Les clauses abusives du Code de la consommation ont été crées par l'article L132-1 dudit Code qui dispose que...

Non, non, ce n'est pas du tout l'article "fondateur" des clauses abusives. C'est simplement l'article qui définit ce que sont des clauses abusives dans le cadre d'un contrat avec un consommateur (un "non professionnel"), mais ça ne veut pas dire du tout qu'il ne pourrait pas exister des clauses abusives dans un contrat entre deux professionnels. Mais, dans un contrat entre professionnels, on pourra admettre un "déséquilibre significatif entre les droits et obligations des parties au contrat", donc même significatif. Pour un professionnel, il sera beaucoup plus difficile de démontrer qu'une clause est abusive, notamment, il n'aura pas l'appui d'une liste plus ou moins exhaustive et d'un texte "étudié pour", comme disait Fernand Raynaud.

Citation de Gab2 :


Les clauses abusives du Code de la consommation ont été crées par l'article L132-1 dudit Code qui dispose que...
...
Or, les professionnels n'étant pas soumis au Code de la consommation, on en reste à la lettre de l'article 1134 du Code civil qui prévoit quant à lui que...

Dès lors, si on admet que la notion de clause abusive puisse existe entre un vendeur professionnel et un acquéreur professionnel, je veux que l'on me montre du doigt, l'article ou le principe général du Droit, qui prévoirait expressément que la liberté contractuelle des professionnels n'est pas totale..
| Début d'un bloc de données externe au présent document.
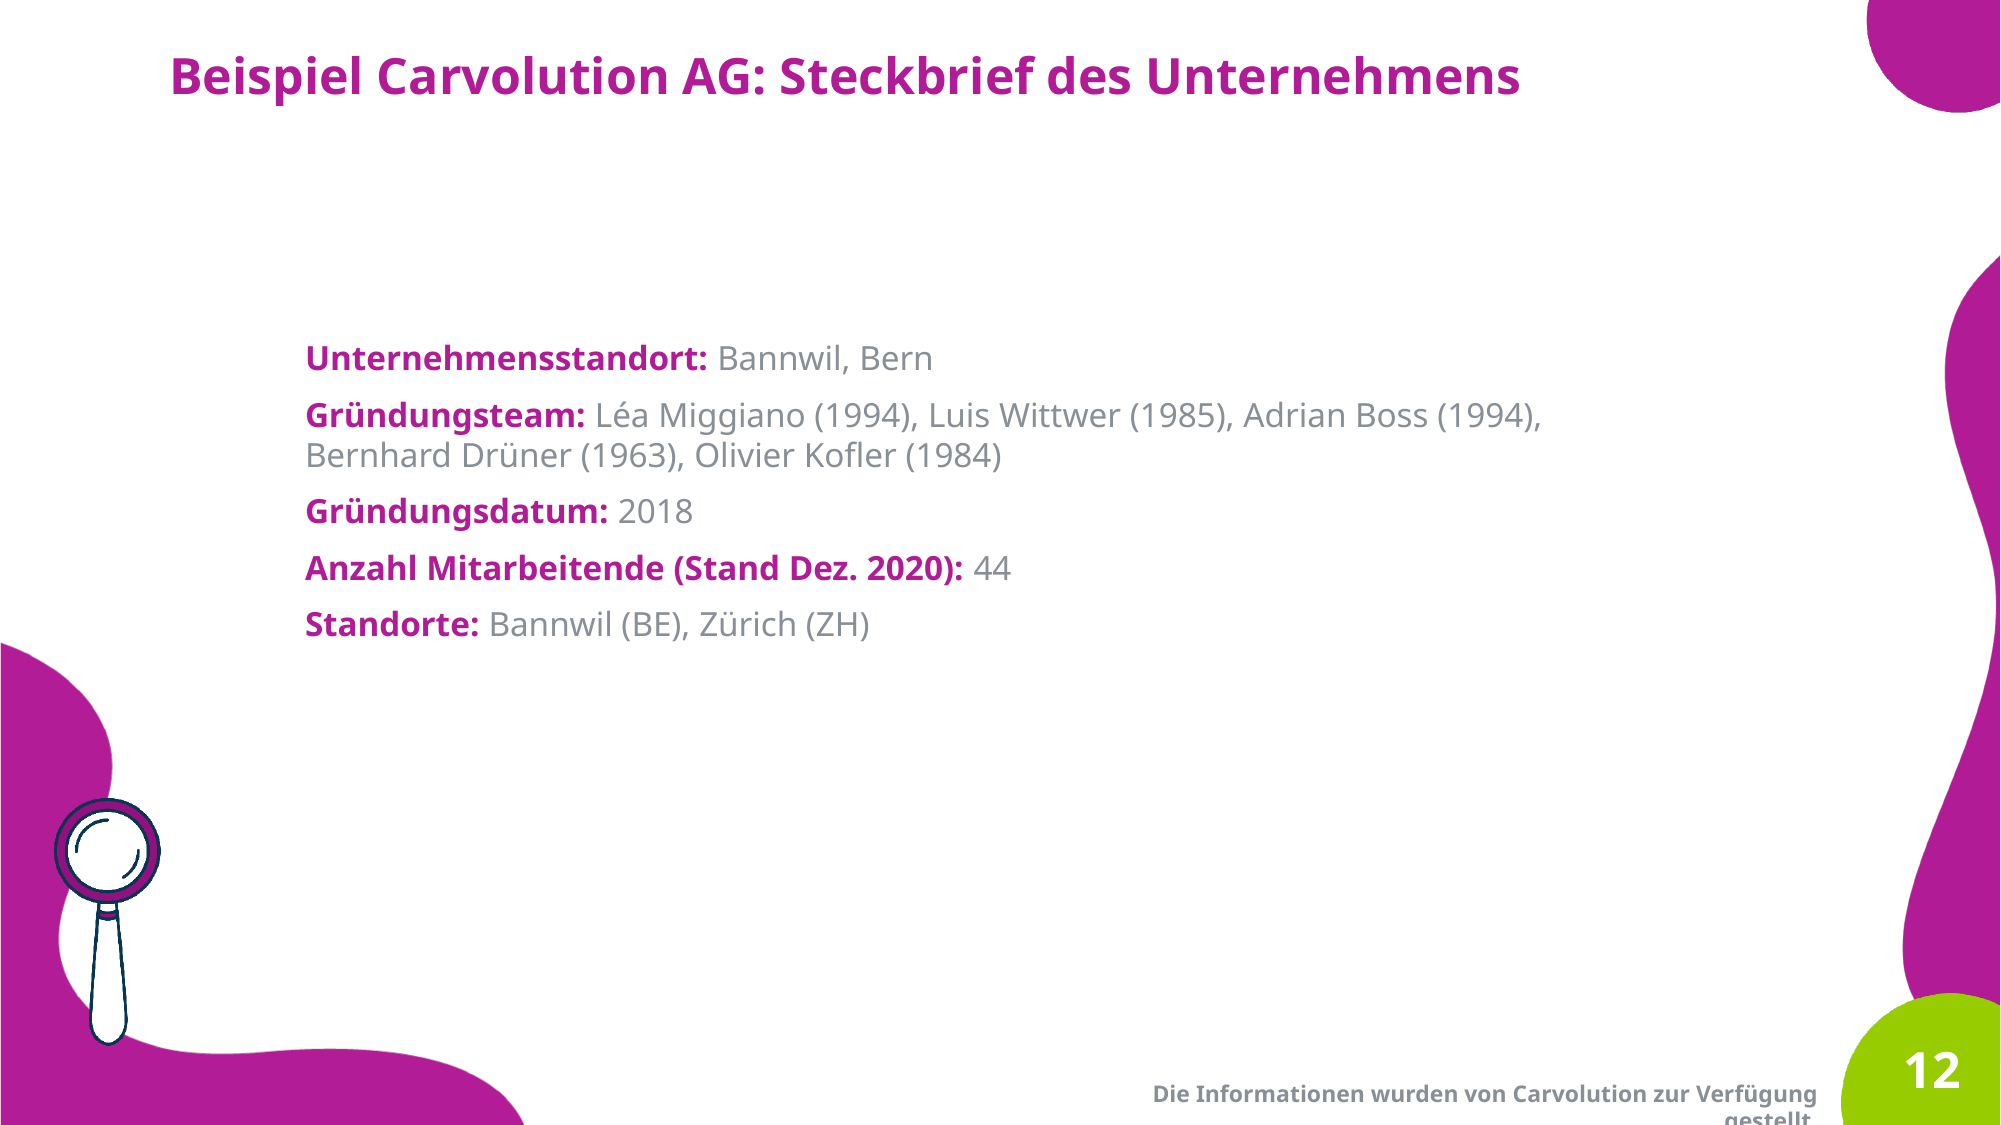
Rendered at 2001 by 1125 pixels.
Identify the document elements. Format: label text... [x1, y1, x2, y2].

text_box Unternehmensstandort: Bannwil, Bern Gründungsteam: Léa Miggiano (1994), Luis Wittwer (1985), Adrian Boss (1994), Bernhard Drüner (1963), Olivier Kofler (1984) Gründungsdatum: 2018 Anzahl Mitarbeitende (Stand Dez. 2020): 44 Standorte: Bannwil (BE), Zürich (ZH) [290, 329, 1719, 796]
text_box Die Informationen wurden von Carvolution zur Verfügung gestellt. [1051, 1071, 1833, 1125]
text_box Beispiel Carvolution AG: Steckbrief des Unternehmens [154, 20, 1888, 128]
slide_number 12 [1888, 1042, 1976, 1103]
picture [0, 630, 524, 1125]
picture [1854, 0, 2001, 121]
picture [1841, 255, 2001, 1125]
Ne serait-ce que (en vrac et à titre d'exemples)...
Citation de Code civil :


Article 1106
Le contrat à titre onéreux est celui qui assujettit [u:wxygg6kw]chacune des parties[/u:wxygg6kw] à donner ou à faire quelque
chose.

Article 1709
Le louage des choses est un contrat par lequel l'une des parties s'oblige à faire jouir l'autre d'une
chose pendant un certain temps, et moyennant un certain prix que celle-ci s'oblige de lui payer.

Article 1710
Le louage d'ouvrage est un contrat par lequel l'une des parties s'engage à faire quelque chose pour
l'autre, moyennant un prix convenu entre elles.
Citation :


Un contrat/clause entre professionnels sans aucune contrepartie de la part d'une des parties pourra être considéré comme illégal/abusif. La charge de la preuve par le plaignant sera plus complexe si c'est un professionnel face à un autre professionnel.
Le fait, par exemple, de prévoir la reprise des invendus par le fournisseur pourra (mais pourra seulement) être une clause considérée comme abusive ; comme elle pourra ne pas l'être ou comme elle pourra l'être pour un contrat donné mais pas forcément pour un autre. Donc, à mon humble avis, quand bien même une société Tartempion obtiendrait gain de cause face à Fourrecar ou Leclaire après avoir "épluché" le contrat visé, ça ne ferait pas forcément jurisprudence, en tout cas pas "jurisprudence générale" pour tous les autres. Parce que un "certain déséquilibre", voire un "déséquilibre certain" restera admis entre professionnels.

Citation de Gab2 :


EDIT: J'ai trouvé la loi LME que tu as mentionné et j'ai eu la réponse à ma question...

Qui ne fait que préciser les contours d'une notion pré-existante, même entre professionnels.